I don't follow this.  In /fuego-ro/boards?

They are definitely test-specific, but I'm not sure I want them in /fuego-core/engine/tests/<testname>.
That will pollute the fuego-core directory with site-specific data.

I think they need to go into /fuego-rw somewhere, as they can be user-generated (and possibly
user-downloaded).

> 
> > > - Remove testplans?
> > >    + I was thinking that we can substitute testplans by custom scripts that
> call
> > > ftc add-jobs
> >
> > Why do we want to remove them?  I think they serve a useful function -
> expressing
> > a set of tests (with their specs) to execute in sequence.
> 
> OK. I just wanted to mention that is redundant. But I agree that they are
> useful.
> 
> > > - Create a staging folder for tests that do not work or files that are not
> used.
> > >    + Or maybe at least list them up on the wiki.
> >
> > Currently, if they are not listed in a testplan, the tests are functionally
> 'dead'.
> > (Although a user can create a job for a single test and try it out).
> > Maybe it would be good to have a 'staging' folder for tests that are
> > under development or conversion (like a lot of the AGL tests). I agree that
> > we should have some notion of the "approved and likely to work" tests,
> > and that should be expressed somehow in the test placement or in
> > documentation.
> 
> Maybe we can write this information on the test.yaml file (you mentioned
> something
> about evaluating tests with stars).
I hadn't considered putting the rating information into the test.yaml file,
but an indicator of test 'readiness' might work there.  I have test version,
which, if the number is less than 1.0, is a proxy for indicating that the 
test is not really considered valid yet (ie, it's pre-release quality).
Note that the version field in test.yaml is the version of the fuego test, not
the version of the test program used in the test.

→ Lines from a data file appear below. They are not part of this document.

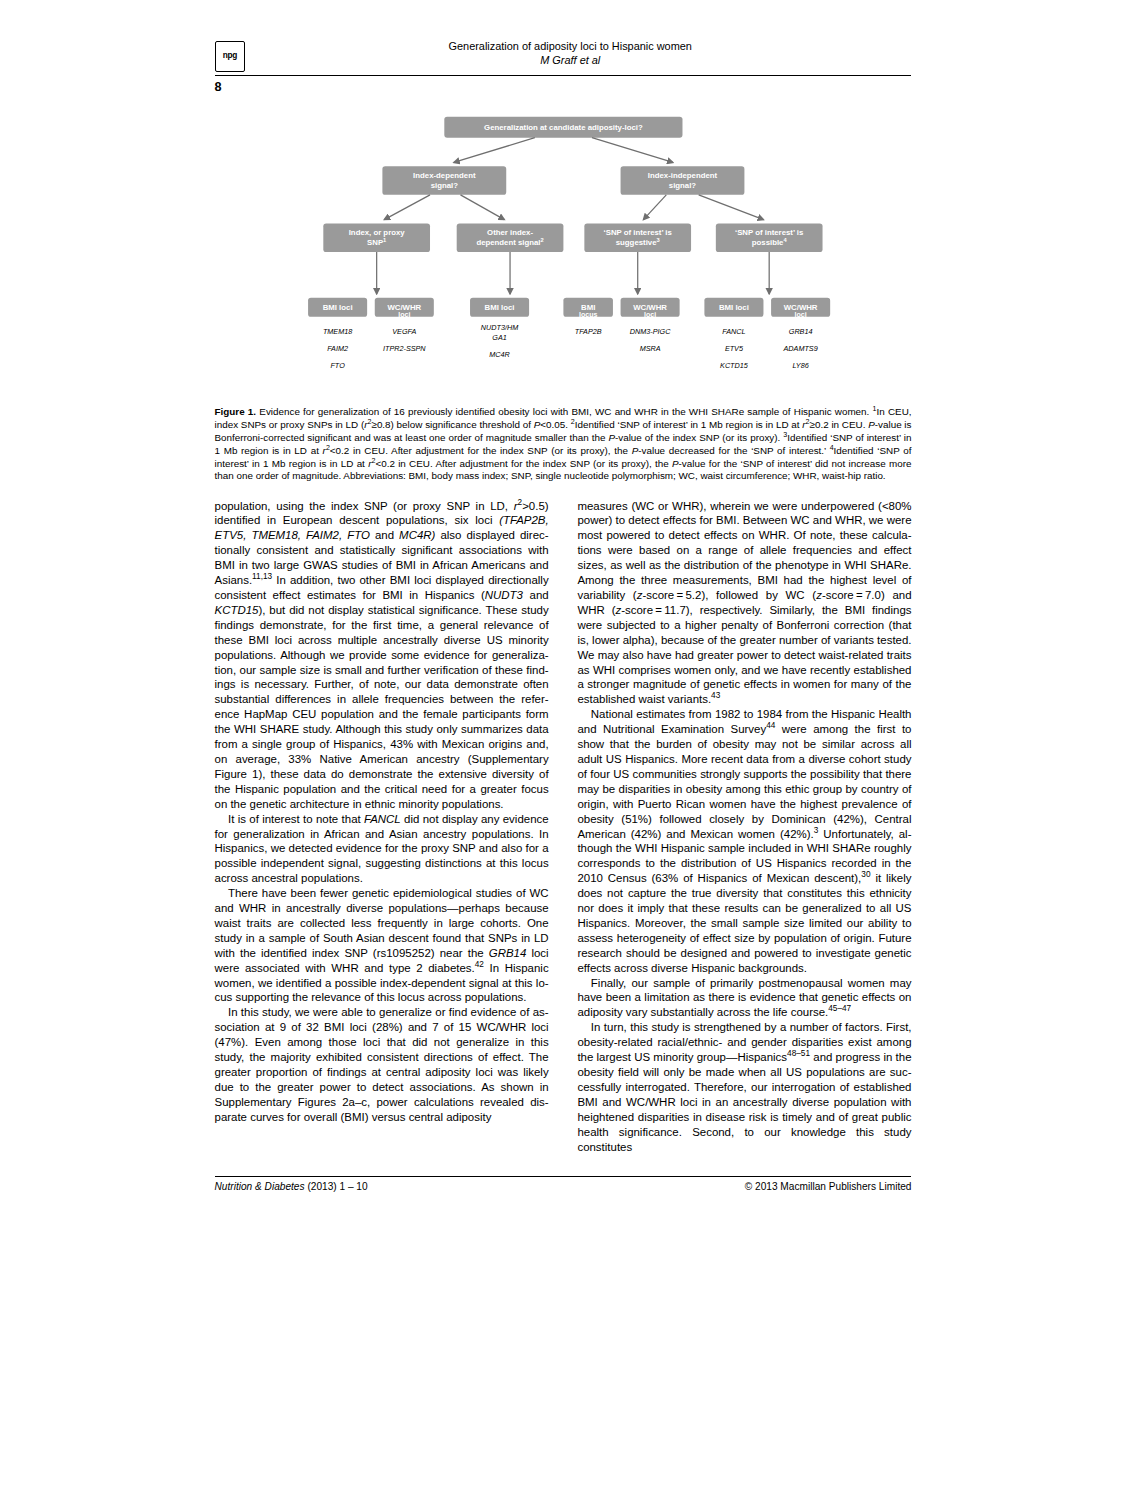npg
Generalization of adiposity loci to Hispanic women
M Graff et al
8
Generalization at candidate adiposity-loci? Index-dependent signal? Index-independent signal? Index, or proxy SNP1 Other index- dependent signal2 ‘SNP of interest’ is suggestive3 ‘SNP of interest’ is possible4 BMI loci WC/WHR BMI loci BMI WC/WHR BMI loci WC/WHR loci locus loci loci TMEM18 FAIM2 FTO VEGFA ITPR2-SSPN NUDT3/HM GA1 MC4R TFAP2B DNM3-PIGC MSRA FANCL ETV5 KCTD15 GRB14 ADAMTS9 LY86
Figure 1. Evidence for generalization of 16 previously identified obesity loci with BMI, WC and WHR in the WHI SHARe sample of Hispanic women. 1In CEU, index SNPs or proxy SNPs in LD (r2≥0.8) below significance threshold of P<0.05. 2Identified ‘SNP of interest’ in 1 Mb region is in LD at r2≥0.2 in CEU. P-value is Bonferroni-corrected significant and was at least one order of magnitude smaller than the P-value of the index SNP (or its proxy). 3Identified ‘SNP of interest’ in 1 Mb region is in LD at r2<0.2 in CEU. After adjustment for the index SNP (or its proxy), the P-value decreased for the ‘SNP of interest.’ 4Identified ‘SNP of interest’ in 1 Mb region is in LD at r2<0.2 in CEU. After adjustment for the index SNP (or its proxy), the P-value for the ‘SNP of interest’ did not increase more than one order of magnitude. Abbreviations: BMI, body mass index; SNP, single nucleotide polymorphism; WC, waist circumference; WHR, waist-hip ratio.
population, using the index SNP (or proxy SNP in LD, r2>0.5) identified in European descent populations, six loci (TFAP2B, ETV5, TMEM18, FAIM2, FTO and MC4R) also displayed directionally consistent and statistically significant associations with BMI in two large GWAS studies of BMI in African Americans and Asians.11,13 In addition, two other BMI loci displayed directionally consistent effect estimates for BMI in Hispanics (NUDT3 and KCTD15), but did not display statistical significance. These study findings demonstrate, for the first time, a general relevance of these BMI loci across multiple ancestrally diverse US minority populations. Although we provide some evidence for generalization, our sample size is small and further verification of these findings is necessary. Further, of note, our data demonstrate often substantial differences in allele frequencies between the reference HapMap CEU population and the female participants form the WHI SHARE study. Although this study only summarizes data from a single group of Hispanics, 43% with Mexican origins and, on average, 33% Native American ancestry (Supplementary Figure 1), these data do demonstrate the extensive diversity of the Hispanic population and the critical need for a greater focus on the genetic architecture in ethnic minority populations.
It is of interest to note that FANCL did not display any evidence for generalization in African and Asian ancestry populations. In Hispanics, we detected evidence for the proxy SNP and also for a possible independent signal, suggesting distinctions at this locus across ancestral populations.
There have been fewer genetic epidemiological studies of WC and WHR in ancestrally diverse populations—perhaps because waist traits are collected less frequently in large cohorts. One study in a sample of South Asian descent found that SNPs in LD with the identified index SNP (rs1095252) near the GRB14 loci were associated with WHR and type 2 diabetes.42 In Hispanic women, we identified a possible index-dependent signal at this locus supporting the relevance of this locus across populations.
In this study, we were able to generalize or find evidence of association at 9 of 32 BMI loci (28%) and 7 of 15 WC/WHR loci (47%). Even among those loci that did not generalize in this study, the majority exhibited consistent directions of effect. The greater proportion of findings at central adiposity loci was likely due to the greater power to detect associations. As shown in Supplementary Figures 2a–c, power calculations revealed disparate curves for overall (BMI) versus central adiposity
measures (WC or WHR), wherein we were underpowered (<80% power) to detect effects for BMI. Between WC and WHR, we were most powered to detect effects on WHR. Of note, these calculations were based on a range of allele frequencies and effect sizes, as well as the distribution of the phenotype in WHI SHARe. Among the three measurements, BMI had the highest level of variability (z-score = 5.2), followed by WC (z-score = 7.0) and WHR (z-score = 11.7), respectively. Similarly, the BMI findings were subjected to a higher penalty of Bonferroni correction (that is, lower alpha), because of the greater number of variants tested. We may also have had greater power to detect waist-related traits as WHI comprises women only, and we have recently established a stronger magnitude of genetic effects in women for many of the established waist variants.43
National estimates from 1982 to 1984 from the Hispanic Health and Nutritional Examination Survey44 were among the first to show that the burden of obesity may not be similar across all adult US Hispanics. More recent data from a diverse cohort study of four US communities strongly supports the possibility that there may be disparities in obesity among this ethic group by country of origin, with Puerto Rican women have the highest prevalence of obesity (51%) followed closely by Dominican (42%), Central American (42%) and Mexican women (42%).3 Unfortunately, although the WHI Hispanic sample included in WHI SHARe roughly corresponds to the distribution of US Hispanics recorded in the 2010 Census (63% of Hispanics of Mexican descent),30 it likely does not capture the true diversity that constitutes this ethnicity nor does it imply that these results can be generalized to all US Hispanics. Moreover, the small sample size limited our ability to assess heterogeneity of effect size by population of origin. Future research should be designed and powered to investigate genetic effects across diverse Hispanic backgrounds.
Finally, our sample of primarily postmenopausal women may have been a limitation as there is evidence that genetic effects on adiposity vary substantially across the life course.45–47
In turn, this study is strengthened by a number of factors. First, obesity-related racial/ethnic- and gender disparities exist among the largest US minority group—Hispanics48–51 and progress in the obesity field will only be made when all US populations are successfully interrogated. Therefore, our interrogation of established BMI and WC/WHR loci in an ancestrally diverse population with heightened disparities in disease risk is timely and of great public health significance. Second, to our knowledge this study constitutes
Nutrition & Diabetes (2013) 1 – 10
© 2013 Macmillan Publishers Limited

> Actually, I would like to know your plans
> with the
> test.yaml files in general. I haven't looked into them deeply yet.
They were created as the place to hold data used for packaging a test
(for test distribution outside of the fuego-core repository).  Currently,
they have a manifest of files and some extra information related to 
packaging a test (author, license, version, etc.).  I will formally define
these, clean them up, and add them for all the tests in the repository
when we roll out "test packages" as an officially supported feature. 

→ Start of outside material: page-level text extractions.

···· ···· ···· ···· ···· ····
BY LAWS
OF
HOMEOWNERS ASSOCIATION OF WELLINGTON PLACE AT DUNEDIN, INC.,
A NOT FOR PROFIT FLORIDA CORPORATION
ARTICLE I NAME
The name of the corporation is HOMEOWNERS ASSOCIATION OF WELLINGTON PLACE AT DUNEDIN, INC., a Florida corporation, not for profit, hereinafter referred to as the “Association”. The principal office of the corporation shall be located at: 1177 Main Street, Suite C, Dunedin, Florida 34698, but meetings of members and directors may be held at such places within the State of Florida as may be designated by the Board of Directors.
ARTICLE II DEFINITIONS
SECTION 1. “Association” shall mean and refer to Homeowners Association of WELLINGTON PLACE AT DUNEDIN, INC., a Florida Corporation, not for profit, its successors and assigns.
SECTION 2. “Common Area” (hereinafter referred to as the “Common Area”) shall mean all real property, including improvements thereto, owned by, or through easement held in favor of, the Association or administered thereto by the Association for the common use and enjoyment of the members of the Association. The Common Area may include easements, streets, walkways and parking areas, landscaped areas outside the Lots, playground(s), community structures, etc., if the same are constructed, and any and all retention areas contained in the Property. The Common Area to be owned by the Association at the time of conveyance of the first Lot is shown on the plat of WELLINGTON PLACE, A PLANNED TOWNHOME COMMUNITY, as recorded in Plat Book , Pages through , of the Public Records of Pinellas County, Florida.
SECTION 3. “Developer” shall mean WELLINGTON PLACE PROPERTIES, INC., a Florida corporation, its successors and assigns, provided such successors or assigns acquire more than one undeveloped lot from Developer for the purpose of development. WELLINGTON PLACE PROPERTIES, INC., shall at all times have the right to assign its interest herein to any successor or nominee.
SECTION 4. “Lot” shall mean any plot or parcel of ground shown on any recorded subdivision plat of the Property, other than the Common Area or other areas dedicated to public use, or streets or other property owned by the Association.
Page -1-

Right now, test packages are implemented as just a proof of concept.  More work
needs to be done server side (with a rating system, security to prevent
malware, etc) before this feature is ready. (ie - not this release).
You can think of them like rpm .spec files, or debian control files.
An example of one is in fuego-core/engine/tests/Functional.bc/test.yaml
(Now that I look at it, it's out of date.  It lists the base_script name, and that
is no longer needed, as the base_script is now always 'fuego_test.sh').
 -- Tim